EL DISCURSO DE DESPEDIDA

EL DISCURSO DE DESPEDIDA

Alfonso Botero Guzmán (NCenC)

No voy a hablar sobre las despedidas de solter@s, o las del colegio, la Universidad, de una Empresa o de cualquier otra por el estilo. Voy a hablar del único discurso que no queremos escuchar casi nunca, y menos cuando se trata de nuestros seres queridos más cercanos. Me refiero a ese discurso con el que, con cierta frecuencia, despedimos a quienes nos abandonan físicamente del todo. Discurso que paradójicamente a la persona que se lo dedicamos, ya no puede oírlo.

Es válido que los asistentes hagan reconocimientos públicos de su amistad, admiración y/o amor por el ser que partió; seguramente la mayoría de las veces, sean palabras sinceras, que de alguna manera, mitigan en algo a los dolientes. Sin embargo, cada vez que analizo este tema, se me viene a la mente la verdadera realidad que nos trae la muerte de otros. Realidad, que no tiene escapatoria, que no es negociable y que es infalible.

Es la ocurrencia de un proceso que es irreversible y cuya característica es recalcarnos la fragilidad de la existencia humana y que todos vamos a morir. Por esta razón, pienso que los discursos de despedidas en los funerales, más allá de hacer un reconocimiento de las cualidades humanas del difunto, debe ser un constante recordatorio para que los que siguen vivos mediten, no solo en las cualidades físicas y materiales de las personas, sino más importante aún, en las cualidades espirituales con las que nos hemos ido invistiendo con el paso de los años.

Esos instantes de tristeza y dolor, nos deberían servir para recordar que alguno de los allí presentes, sigue en la lista y llevarnos a interiorizar esta pregunta:

¿Qué pasará conmigo cuando llegue mi turno de partir? 

¿A dónde voy, qué sigue o qué hay después de la muerte?

Este es un momento único y especial para todos aquellos reunidos en torno a esta despedida, reflexionen profundamente sobre estos enigmas.

En lo personal, me gustaría que cuando llegue mi tiempo, alguien lea por mis estas palabras: Vinimos al mundo por obra y gracia del Creador del Universo, quien según su Palabra nos consideró la mejor de sus criaturas, nos dotó de inteligencia y espíritu a su imagen y semejanza. Gozábamos de su presencia y no conocíamos lo que era la maldad, pues todo era perfecto. Nos dio un sitio excepcional para vivir, nos otorgó potestad y dominio sobre toda la creación. Teníamos libertad para hacer cualquier cosa, excepto desobedecerlo. No olviden que Él, es el Dueño, Diseñador, Creador y es la Vida Misma. Por lo cual, tiene todo el derecho de establecer sus reglas, como efectivamente lo hizo. Pero, tristemente desobedecimos, caímos en pecado y como consecuencia de ello, perdimos el derecho a estar en su presencia. Justo en ese momento, morimos espiritualmente y se nos acortó el tiempo de vida, entró la enfermedad al mundo y llegó la muerte física a toda la raza humana. ¡Si, esta misma muerte que hoy velan por mí!
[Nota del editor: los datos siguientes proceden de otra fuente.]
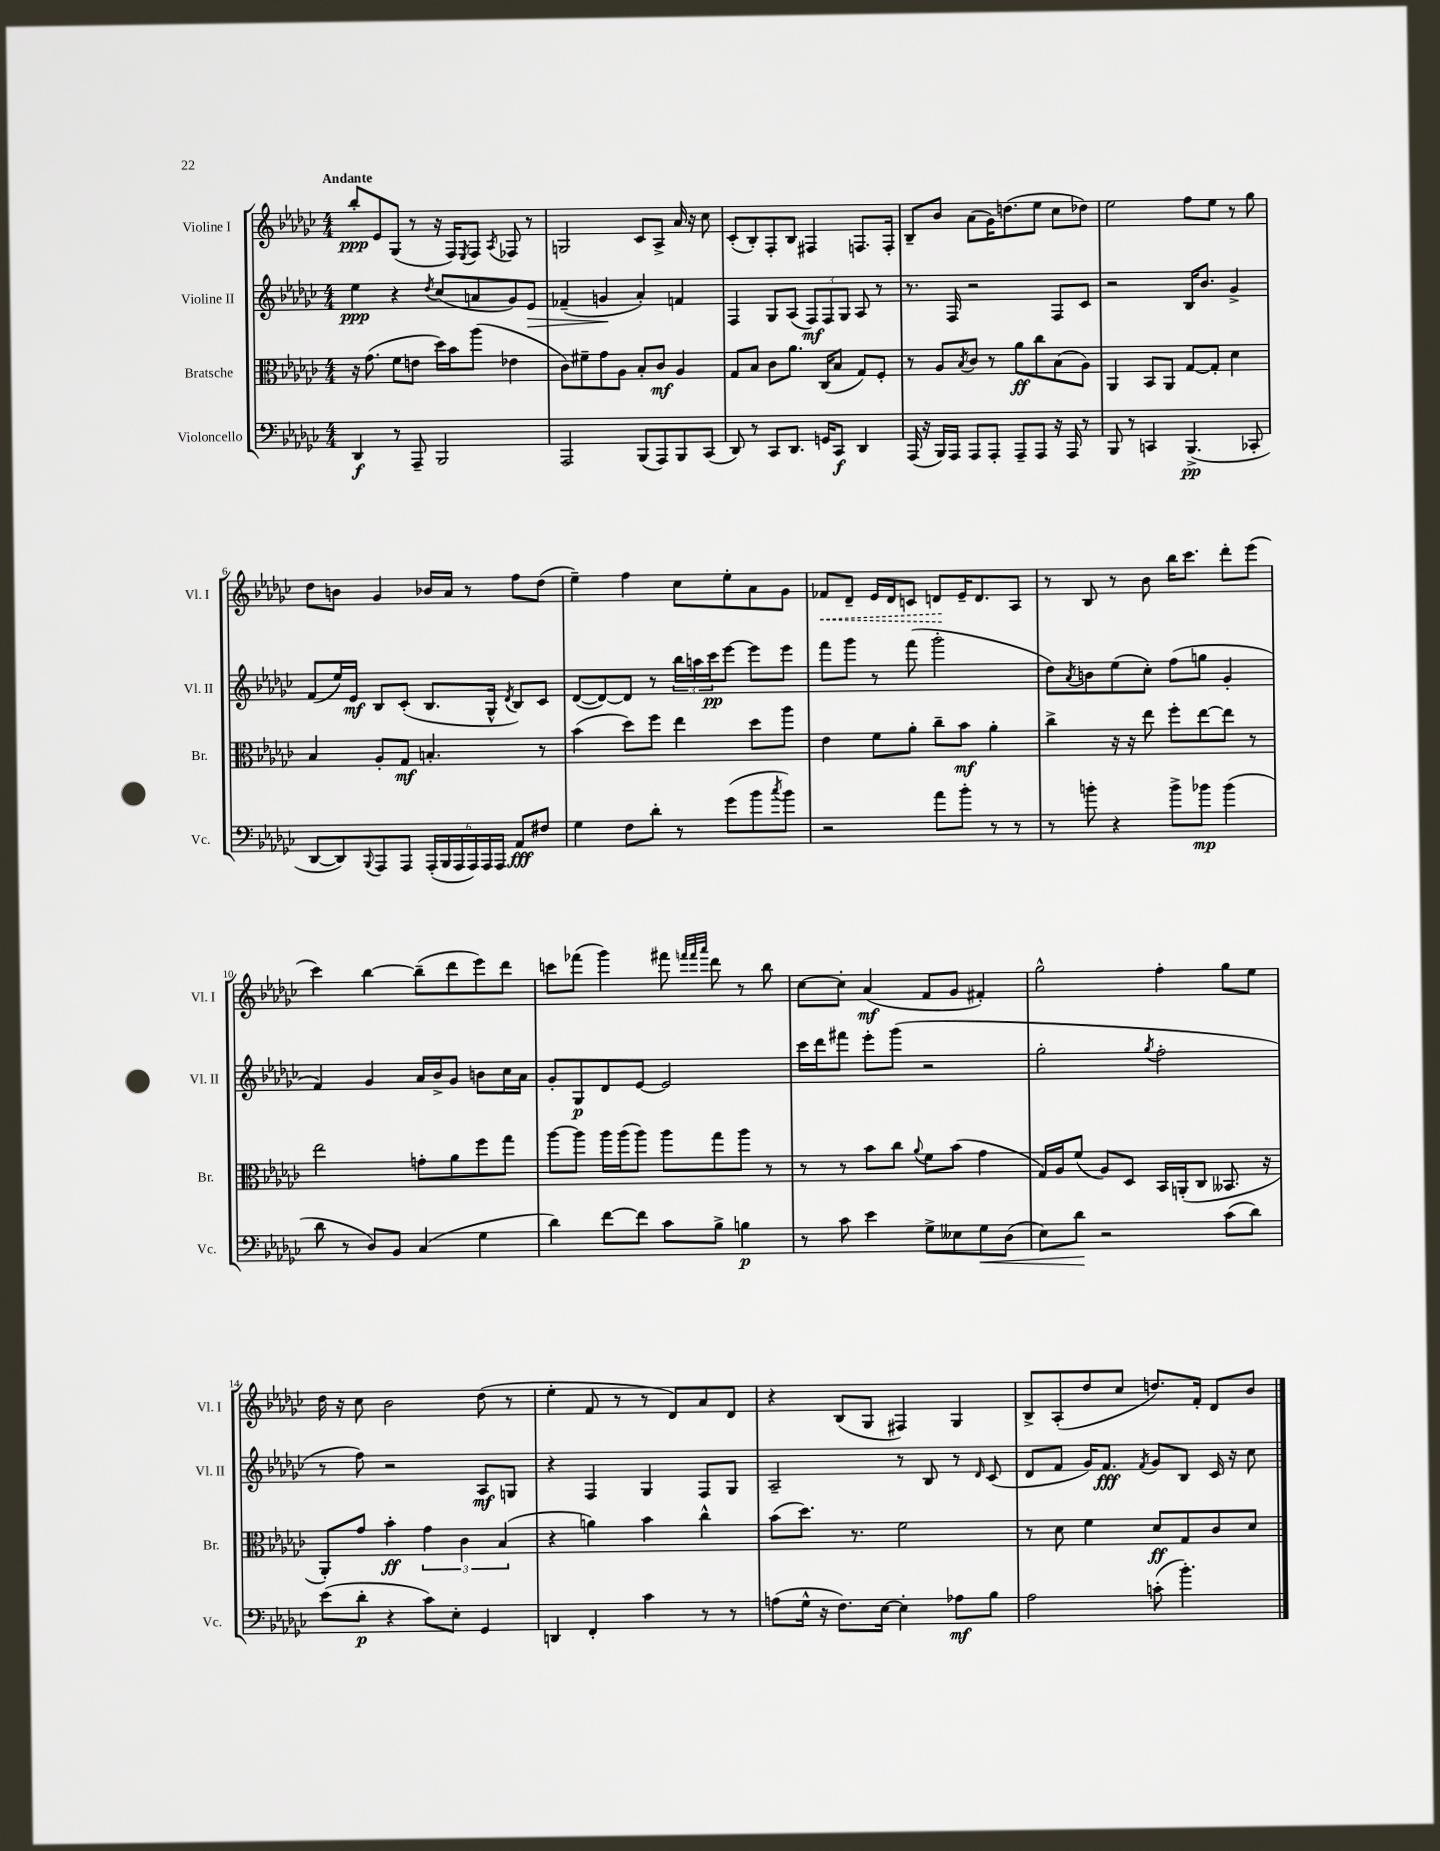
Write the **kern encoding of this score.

**kern	**dynam	**kern	**dynam	**kern	**dynam	**kern	**dynam
*part4	*part4	*part3	*part3	*part2	*part2	*part1	*part1
*staff4	*staff4	*staff3	*staff3	*staff2	*staff2	*staff1	*staff1
*I"Violoncello	*	*I"Bratsche	*	*I"Violine II	*	*I"Violine I	*
*I'Vc.	*	*I'Br.	*	*I'Vl. II	*	*I'Vl. I	*
*clefF4	*	*clefC3	*	*clefG2	*	*clefG2	*
*k[b-e-a-d-g-c-]	*	*k[b-e-a-d-g-c-]	*	*k[b-e-a-d-g-c-]	*	*k[b-e-a-d-g-c-]	*
*M4/4	*	*M4/4	*	*M4/4	*	*M4/4	*
=1	=1	=1	=1	=1	=1	=1	=1
!	!	!	!	!	!	!LO:TX:a:B:t=Andante	!
4DD-/	f	16r	.	4ee-\	ppp	8bb-'/L	ppp
.	.	(8.g-\	.	.	.	.	.
.	.	.	.	.	.	8e-/	.
8r	.	8f\L	.	4r	.	(8G-/J	.
8AAA-~/	.	8en\J	.	.	.	8r	.
.	.	.	.	8qdd-/	.	.	.
2BBB-/	.	16dd-\LL)	.	(8cc-/L	.	16r	.
.	.	16b-\J	.	.	.	16F/KL)	.
.	.	.	.	.	.	8qE-/	.
.	.	(8aa-\J	.	8an/	.	8F/J	.
.	.	.	.	.	.	8qA-/	.
.	.	4e-X\	.	8g-/)	.	8F-X/	.
!	!	!	!	!	!LO:HP:b	!	!
.	.	.	.	8e-/J	>	8r	.
=2	=2	=2	=2	=2	=2	=2	=2
2AAA-/	.	8c-\L)	.	(4f-X~/	.	2Gn/	.
.	.	8f#X~\	.	.	.	.	.
.	.	8g-\	.	4gn/	.	.	.
.	.	8A-\J	.	.	.	.	.
(8BBB-/L	.	8B-'/L	.	4a-'/)	]	8c-/L	.
8AAA-/)	.	8c-/J	mf	.	.	8A-^/J	.
8BBB-/	.	4A-/	.	4fn/	.	16a-/	.
.	.	.	.	.	.	16r	.
(8CC-/J	.	.	.	.	.	8cc-\	.
=3	=3	=3	=3	=3	=3	=3	=3
8DD-/)	.	8G-/L	.	4F/	.	(8c-'/L	.
8r	.	8B-/J	.	.	.	8B-'/)	.
8CC-/L	.	8c-\L	.	8G-/L	.	8F'/	.
8.DD-/J	.	8.a-\J	.	(8A-/J	.	8B-/J	.
.	.	.	.	12F/L)	mf	4F#X/	.
16GGn/KL	.	(16C-/KL	.	.	.	.	.
.	.	.	.	12F/	.	.	.
8CC-/J	f	8B-/J	.	.	.	.	.
.	.	.	.	12G-/J	.	.	.
4DD-/	.	8G-/L)	.	8A-/	.	8.Fn/L	.
.	.	8F'/J	.	8r	.	.	.
.	.	.	.	.	.	16F'/Jk	.
=4	=4	=4	=4	=4	=4	=4	=4
(16AAA-/	.	8r	.	8.r	.	8B-~/L	.
16r	.	.	.	.	.	.	.
16BBB-/LL)	.	8A-/L	.	.	.	8b-/J	.
16AAA-/JJ	.	.	.	16F/	.	.	.
.	.	8qB-/	.	.	.	.	.
8AAA-/L	.	8c-/J	.	2r	.	(8a-\L	.
8AAA-'/J	.	8r	.	.	.	16g-\K)	.
.	.	.	.	.	.	(8.ddn\	.
8AAA-~/L	.	8a-\L	ff	.	.	.	.
8AAA-/J	.	8cc-\	.	.	.	8ee-\J	.
16r	.	(8B-\	.	8F/L	.	8cc-\L	.
16AAA-/	.	.	.	.	.	.	.
8r	.	8A-\J)	.	8c-/J	.	8dd-X\J)	.
=5	=5	=5	=5	=5	=5	=5	=5
8BBB-/	.	4AA-/	.	2r	.	2ee-\	.
8r	.	.	.	.	.	.	.
4CCn/	.	8BB-/L	.	.	.	.	.
.	.	8AA-/J	.	.	.	.	.
(4.BBB-^/	pp	[8G-/L	.	16B-/KL	.	8ff\L	.
.	.	.	.	8.b-/J	.	.	.
.	.	8G-'/J]	.	.	.	8ee-\J	.
.	.	4d-\	.	4g-^/	.	8r	.
8CC-X'/	.	.	.	.	.	8gg-\	.
!!LO:LB:g=z
=6	=6	=6	=6	=6	=6	=6	=6
[8DD-/L	.	4B-/	.	(8f/L	.	8dd-\L	.
8DD-/])	.	.	.	16ee-/L)	.	8bn\J	.
.	.	.	.	16e-/JJ	mf	.	.
8qqBBB-/	.	.	.	.	.	.	.
8AAA-/	.	8A-'/L	.	8B-/L	.	4g-/	.
8AAA-/J	.	8G-/J	mf	(8c-'/J	.	.	.
(24AAA-'/LL	.	4.Bn'/	.	8.B-/L	.	16b-X/LL	.
24BBB-/	.	.	.	.	.	.	.
.	.	.	.	.	.	16a-/JJ	.
24AAA-/	.	.	.	.	.	.	.
24AAA-/)	.	.	.	.	.	8r	.
24AAA-/	.	.	.	.	.	.	.
.	.	.	.	16G-^^/Jk	.	.	.
24AAA-/JJ	.	.	.	.	.	.	.
.	.	.	.	8qd-/	.	.	.
8AA-/L	fff	.	.	8B-/L)	.	8ff\L	.
8F#X/J	.	8r	.	8c-/J	.	(8dd-\J	.
=7	=7	=7	=7	=7	=7	=7	=7
4G-\	.	(4b-\	.	([8d-/L	.	4ee-~\)	.
.	.	.	.	8d-/_)	.	.	.
8F\L	.	8dd-\L)	.	8d-/J]	.	4ff\	.
8d-'\J	.	8ff\J	.	8r	.	.	.
8r	.	4ee-\	.	24bb-\LL	.	8cc-\L	.
.	.	.	.	24aan\	.	.	.
.	.	.	.	24ccc-\J	pp	.	.
(8g-\L	.	.	.	[8eee-\J	.	8ee-'\	.
8b-\	.	8dd-\L	.	8eee-\L]	.	8a-\	.
8qcc-/	.	.	.	.	.	.	.
8b-\J)	.	8aa-\J	.	8eee-\J	.	8g-\J	.
=8	=8	=8	=8	=8	=8	=8	=8
!	!	!	!	!	!	!	!LO:HP:b
2r	.	4e-\	.	8fff\L	.	8f-X/L	<
.	.	.	.	8ggg-\J	.	8d-~/J	.
.	.	8f\L	.	8r	.	16e-/LL	.
.	.	.	.	.	.	16d-/J	.
.	.	8a-'\J	.	(8fff\	.	8cn/J	.
8a-\L	.	8cc-~\L	.	2ggg-'\	.	8dn/L	.
8b-'\J	.	8b-\J	mf	.	.	16e-~/K	[
.	.	.	.	.	.	8.d/	.
8r	.	4a-'\	.	.	.	.	.
8r	.	.	.	.	.	8A-/J	.
=9	=9	=9	=9	=9	=9	=9	=9
8r	.	4cc-^\	.	8dd-\L)	.	8r	.
.	.	.	.	8qa-/	.	.	.
8bn'\	.	.	.	8bn\	.	8B-/	.
4r	.	16r	.	(8ee-\	.	8r	.
.	.	16r	.	.	.	.	.
.	.	8ee-\	.	8cc-'\J)	.	8b-\	.
8b^\L	.	8ff'\L	.	(8ff\L	.	16bb-\KL	.
.	.	.	.	.	.	8.ccc-\J	.
8b-X\J	mp	[8ee-\	.	8ggn\J	.	.	.
(4b-\	.	8ee-\J]	.	4g-'/	.	8ddd-'\L	.
.	.	8r	.	.	.	(8eee-\J	.
!!LO:LB:g=z
=10	=10	=10	=10	=10	=10	=10	=10
8d-\	.	2ee-\	.	4f/)	.	4ccc-\)	.
8r	.	.	.	.	.	.	.
8D-/L)	.	.	.	4g-/	.	[4bb-\	.
8BB-/J	.	.	.	.	.	.	.
(4C-/	.	8gn'\L	.	16a-/LL	.	(8bb-~\L]	.
.	.	.	.	16b-^/J	.	.	.
.	.	8a-\	.	8g-/J	.	8ddd-\	.
4G-\	.	8ff\	.	8bn\L	.	8eee-\)	.
.	.	8gg-\J	.	16cc-\L	.	8ddd-\J	.
.	.	.	.	16a-\JJ	.	.	.
=11	=11	=11	=11	=11	=11	=11	=11
4d-\)	.	[8aa-\L	.	8g-'/L	.	8cccn\L	.
.	.	8aa-\J]	.	8G-/	p	(8fff-X\J	.
[8f\L	.	16aa-\LL	.	8d-/	.	4ggg-\)	.
.	.	(16aa-\J	.	.	.	.	.
8f\J]	.	8aa-\J)	.	[8e-/J	.	.	.
8c-\L	.	8aa-\L	.	2e-/]	.	8fff#X\	.
.	.	.	.	.	.	32qqfffn/LLL	.
.	.	.	.	.	.	32qqfff/	.
.	.	.	.	.	.	32qqaaa-/JJJ	.
8B-^\J	.	8gg-\	.	.	.	8ddd-\	.
4Bn\	p	8aa-\J	.	.	.	8r	.
.	.	8r	.	.	.	8bb-\	.
=12	=12	=12	=12	=12	=12	=12	=12
8r	.	8r	.	16ccc-\LL	.	[8cc-\L	.
.	.	.	.	16ddd-\J	.	.	.
8c-\	.	8r	.	8fff#X\J	.	8cc-'\J]	.
4e-\	.	8b-\L	.	8eee-'\L	.	(4a-/	mf
.	.	8cc-\J	.	(8ggg-\J	.	.	.
.	.	8qqa-/	.	.	.	.	.
8G-^\L	.	8f\L	.	2r	.	8f/L	.
8E--X\	.	(8b-\J	.	.	.	8g-/J	.
!	!LO:HP:b	!	!	!	!	!	!
8G-\	<	4g-\	.	.	.	4f#X'/)	.
(8D-\J	.	.	.	.	.	.	.
=13	=13	=13	=13	=13	=13	=13	=13
8E-\L)	.	16G-/LL)	.	2gg-'\	.	2gg-^^\	.
.	.	16A-/J	.	.	.	.	.
8d-\J	.	(8f/J	.	.	.	.	.
2r	[	8A-/L)	.	.	.	.	.
.	.	8D-/J	.	.	.	.	.
.	.	.	.	8qgg-/	.	.	.
.	.	16BB-/LL	.	2ff'\	.	4ff'\	.
.	.	(16AAn'/J	.	.	.	.	.
.	.	8C-/J	.	.	.	.	.
(8c-\L	.	8.BB--X/	.	.	.	8gg-\L	.
8d-\J)	.	.	.	.	.	8ee-\J	.
.	.	16r	.	.	.	.	.
!!LO:LB:g=z
=14	=14	=14	=14	=14	=14	=14	=14
(8e-\L	.	8AA-'/L)	.	8r	.	16dd-\	.
.	.	.	.	.	.	16r	.
8d-'\J	p	8g-/J	.	8ff\)	.	8cc-\	.
4r	.	4b-'\	ff	2r	.	2b-\	.
8c-\L)	.	6g-\	.	.	.	.	.
8E-'\J	.	.	.	.	.	.	.
.	.	6c-\	.	.	.	.	.
4GG-/	.	.	.	8A-/L	mf	(8dd-\	.
.	.	(6B-/	.	.	.	.	.
.	.	.	.	8Gn/J	.	8r	.
=15	=15	=15	=15	=15	=15	=15	=15
4DDn/	.	4r	.	4r	.	4ee-'\	.
4FF'/	.	4an\)	.	4F/	.	8f/	.
.	.	.	.	.	.	8r	.
4c-\	.	4b-\	.	4G-/	.	8r	.
.	.	.	.	.	.	8d-/L)	.
8r	.	4cc-^^\	.	8F/L	.	8a-/	.
8r	.	.	.	8G-/J	.	8d-/J	.
=16	=16	=16	=16	=16	=16	=16	=16
(8An\L	.	(8b-\L	.	2A-~/	.	4r	.
16G-^^\Jk	.	8.dd-\J)	.	.	.	.	.
16r	.	.	.	.	.	.	.
8.F\L)	.	.	.	.	.	(8B-/L	.
.	.	8.r	.	.	.	.	.
.	.	.	.	.	.	8G-/J	.
[16E-\Jk	.	.	.	.	.	.	.
4E-'\]	.	2f\	.	8r	.	4F#X/)	.
.	.	.	.	8B-/	.	.	.
8A-X\L	mf	.	.	8r	.	4G-/	.
.	.	.	.	16qqd-/	.	.	.
8B-\J	.	.	.	(8c-/	.	.	.
=17	=17	=17	=17	=17	=17	=17	=17
2A-\	.	8r	.	8d-/L	.	8B-^/L	.
.	.	8d-\	.	8f/J	.	(8A-'/	.
.	.	4f\	.	16g-/KL)	.	8dd-/	.
.	.	.	.	8.f/J	fff	.	.
.	.	.	.	.	.	8cc-/J	.
.	.	.	.	8qf/	.	.	.
(8cn'\	.	8d-/L	ff	8g-/L	.	8.ddn/L)	.
4.b-'\)	.	8G-/	.	8B-/J	.	.	.
.	.	.	.	.	.	16f'/Jk	.
.	.	8c-/	.	16c-/	.	8d-/L	.
.	.	.	.	16r	.	.	.
.	.	8d-/J	.	8cc-\	.	8b-/J	.
==	==	==	==	==	==	==	==
*-	*-	*-	*-	*-	*-	*-	*-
Ya el apóstol Pablo lo dejó claro en Romanos (6:23) que:

“…la paga del pecado es muerte, mientras que la dádiva de Dios es vida eterna en Cristo Jesús, nuestro Señor”.
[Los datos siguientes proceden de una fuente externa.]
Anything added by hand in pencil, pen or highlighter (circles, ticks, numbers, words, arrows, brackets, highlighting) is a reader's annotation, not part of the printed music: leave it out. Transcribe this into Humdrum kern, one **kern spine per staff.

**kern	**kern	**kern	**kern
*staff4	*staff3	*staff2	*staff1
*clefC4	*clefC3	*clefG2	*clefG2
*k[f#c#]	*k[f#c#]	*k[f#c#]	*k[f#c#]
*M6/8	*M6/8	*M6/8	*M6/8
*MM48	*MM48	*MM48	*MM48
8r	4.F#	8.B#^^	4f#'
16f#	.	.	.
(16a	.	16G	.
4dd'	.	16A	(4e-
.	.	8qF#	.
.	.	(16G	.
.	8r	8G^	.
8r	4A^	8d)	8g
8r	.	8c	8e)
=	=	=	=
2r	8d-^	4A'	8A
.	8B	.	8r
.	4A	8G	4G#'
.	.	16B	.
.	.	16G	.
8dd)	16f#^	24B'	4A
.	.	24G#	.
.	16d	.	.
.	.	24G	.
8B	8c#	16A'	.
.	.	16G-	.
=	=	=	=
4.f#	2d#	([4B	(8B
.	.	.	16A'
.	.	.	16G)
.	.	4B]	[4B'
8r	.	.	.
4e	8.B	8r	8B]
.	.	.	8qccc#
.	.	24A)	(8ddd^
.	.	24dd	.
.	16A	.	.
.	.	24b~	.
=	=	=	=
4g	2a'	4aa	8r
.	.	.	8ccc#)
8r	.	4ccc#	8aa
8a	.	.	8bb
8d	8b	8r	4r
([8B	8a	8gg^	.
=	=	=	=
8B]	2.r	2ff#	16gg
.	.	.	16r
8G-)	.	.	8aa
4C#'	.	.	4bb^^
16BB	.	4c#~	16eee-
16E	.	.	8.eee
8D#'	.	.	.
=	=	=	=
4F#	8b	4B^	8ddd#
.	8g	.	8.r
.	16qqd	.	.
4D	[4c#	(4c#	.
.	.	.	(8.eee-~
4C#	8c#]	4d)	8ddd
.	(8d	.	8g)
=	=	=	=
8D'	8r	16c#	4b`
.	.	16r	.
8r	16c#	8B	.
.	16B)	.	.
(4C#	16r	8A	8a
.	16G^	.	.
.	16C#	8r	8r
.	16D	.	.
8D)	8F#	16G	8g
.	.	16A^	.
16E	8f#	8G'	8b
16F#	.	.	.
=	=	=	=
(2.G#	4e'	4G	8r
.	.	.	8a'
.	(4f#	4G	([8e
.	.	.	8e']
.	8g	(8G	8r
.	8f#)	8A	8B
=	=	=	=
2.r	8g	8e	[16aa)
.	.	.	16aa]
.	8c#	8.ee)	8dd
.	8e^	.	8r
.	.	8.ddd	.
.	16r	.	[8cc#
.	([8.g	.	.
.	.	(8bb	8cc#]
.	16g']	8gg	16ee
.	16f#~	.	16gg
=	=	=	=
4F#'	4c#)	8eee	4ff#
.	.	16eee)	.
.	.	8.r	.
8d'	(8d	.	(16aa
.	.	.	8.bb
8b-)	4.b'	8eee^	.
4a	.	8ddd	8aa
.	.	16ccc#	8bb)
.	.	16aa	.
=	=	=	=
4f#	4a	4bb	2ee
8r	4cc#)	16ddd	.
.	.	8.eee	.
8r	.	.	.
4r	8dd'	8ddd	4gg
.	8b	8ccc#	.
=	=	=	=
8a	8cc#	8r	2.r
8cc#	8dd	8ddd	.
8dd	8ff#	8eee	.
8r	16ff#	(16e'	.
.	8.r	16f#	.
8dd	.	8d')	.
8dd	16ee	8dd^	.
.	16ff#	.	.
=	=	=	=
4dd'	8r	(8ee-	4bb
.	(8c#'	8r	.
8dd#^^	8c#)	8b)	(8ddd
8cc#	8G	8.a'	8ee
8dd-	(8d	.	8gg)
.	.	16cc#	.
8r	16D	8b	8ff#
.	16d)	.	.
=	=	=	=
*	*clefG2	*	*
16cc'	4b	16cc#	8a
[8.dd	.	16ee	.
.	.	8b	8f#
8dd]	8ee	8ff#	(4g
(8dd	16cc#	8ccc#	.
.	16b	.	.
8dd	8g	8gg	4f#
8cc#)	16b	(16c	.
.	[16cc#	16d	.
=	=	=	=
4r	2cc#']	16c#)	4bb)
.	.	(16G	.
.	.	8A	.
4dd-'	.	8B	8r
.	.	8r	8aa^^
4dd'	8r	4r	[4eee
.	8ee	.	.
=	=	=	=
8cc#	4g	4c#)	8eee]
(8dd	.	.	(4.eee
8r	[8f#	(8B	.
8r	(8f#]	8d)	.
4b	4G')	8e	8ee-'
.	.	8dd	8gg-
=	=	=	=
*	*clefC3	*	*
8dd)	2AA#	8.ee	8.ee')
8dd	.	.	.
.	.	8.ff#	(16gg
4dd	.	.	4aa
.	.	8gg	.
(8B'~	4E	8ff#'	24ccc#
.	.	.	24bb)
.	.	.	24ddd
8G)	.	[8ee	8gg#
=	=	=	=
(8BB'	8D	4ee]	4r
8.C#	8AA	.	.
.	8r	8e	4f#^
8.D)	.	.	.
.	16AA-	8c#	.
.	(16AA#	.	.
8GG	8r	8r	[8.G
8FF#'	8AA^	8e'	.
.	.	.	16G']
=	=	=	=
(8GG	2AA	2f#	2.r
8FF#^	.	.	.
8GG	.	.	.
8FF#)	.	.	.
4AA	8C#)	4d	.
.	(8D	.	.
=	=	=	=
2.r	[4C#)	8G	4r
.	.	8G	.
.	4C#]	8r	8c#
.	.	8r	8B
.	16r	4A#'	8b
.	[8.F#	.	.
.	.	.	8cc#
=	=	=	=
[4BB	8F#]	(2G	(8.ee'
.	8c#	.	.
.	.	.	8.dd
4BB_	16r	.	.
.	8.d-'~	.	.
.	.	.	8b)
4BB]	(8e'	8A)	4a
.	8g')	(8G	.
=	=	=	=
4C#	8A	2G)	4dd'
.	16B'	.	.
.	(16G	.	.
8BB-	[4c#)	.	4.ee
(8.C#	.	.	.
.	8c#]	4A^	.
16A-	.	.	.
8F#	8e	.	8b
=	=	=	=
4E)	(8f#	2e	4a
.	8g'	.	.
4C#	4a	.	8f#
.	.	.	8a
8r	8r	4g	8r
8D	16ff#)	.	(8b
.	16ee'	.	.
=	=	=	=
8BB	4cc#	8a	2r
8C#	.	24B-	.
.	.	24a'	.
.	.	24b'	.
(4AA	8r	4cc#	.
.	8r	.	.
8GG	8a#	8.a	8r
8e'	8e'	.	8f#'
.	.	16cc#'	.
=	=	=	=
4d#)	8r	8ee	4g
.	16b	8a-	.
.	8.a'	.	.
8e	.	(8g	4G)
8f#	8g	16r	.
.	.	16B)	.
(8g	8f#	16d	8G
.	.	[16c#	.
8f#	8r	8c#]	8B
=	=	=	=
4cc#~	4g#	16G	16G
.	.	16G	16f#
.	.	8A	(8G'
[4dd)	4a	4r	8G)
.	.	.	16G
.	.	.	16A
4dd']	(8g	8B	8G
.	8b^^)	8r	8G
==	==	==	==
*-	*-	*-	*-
Muchos sugieren que la muerte es el fin de todo y acaba justo en el momento de expirar. Si fuese cierto que toda nuestra vida terminase allí, muy probablemente no nos preocuparíamos mucho por cómo vivirla, y solamente esperaríamos con resignación tal desenlace, seguros y confiados de que nuestro paso por la tierra es temporal y todo acaba con la muerte. Pero siento decirles que no es así. La temporalidad es la forma como nosotros vemos la vida desde nuestra propia perspectiva, pero no desde la perspectiva de Dios, donde dicha temporalidad no existe. La Palabra de Dios, dice que una vez venga su hijo Jesucristo por segunda vez, habrá un juicio final e iremos a la vida eterna, la cual tiene dos estadios: Uno en su compañía y otro alejados de ella.

Por la razón anterior, y sabiendo que esta es mi última oportunidad de “hablarles” los invito a que consideren seriamente la necesidad de aceptar a Cristo como su Señor y Salvador, para que, con base en sus promesas, podamos volver a juntarnos todos, ustedes y yo, en la eternidad que Él nos promete bajo su presencia.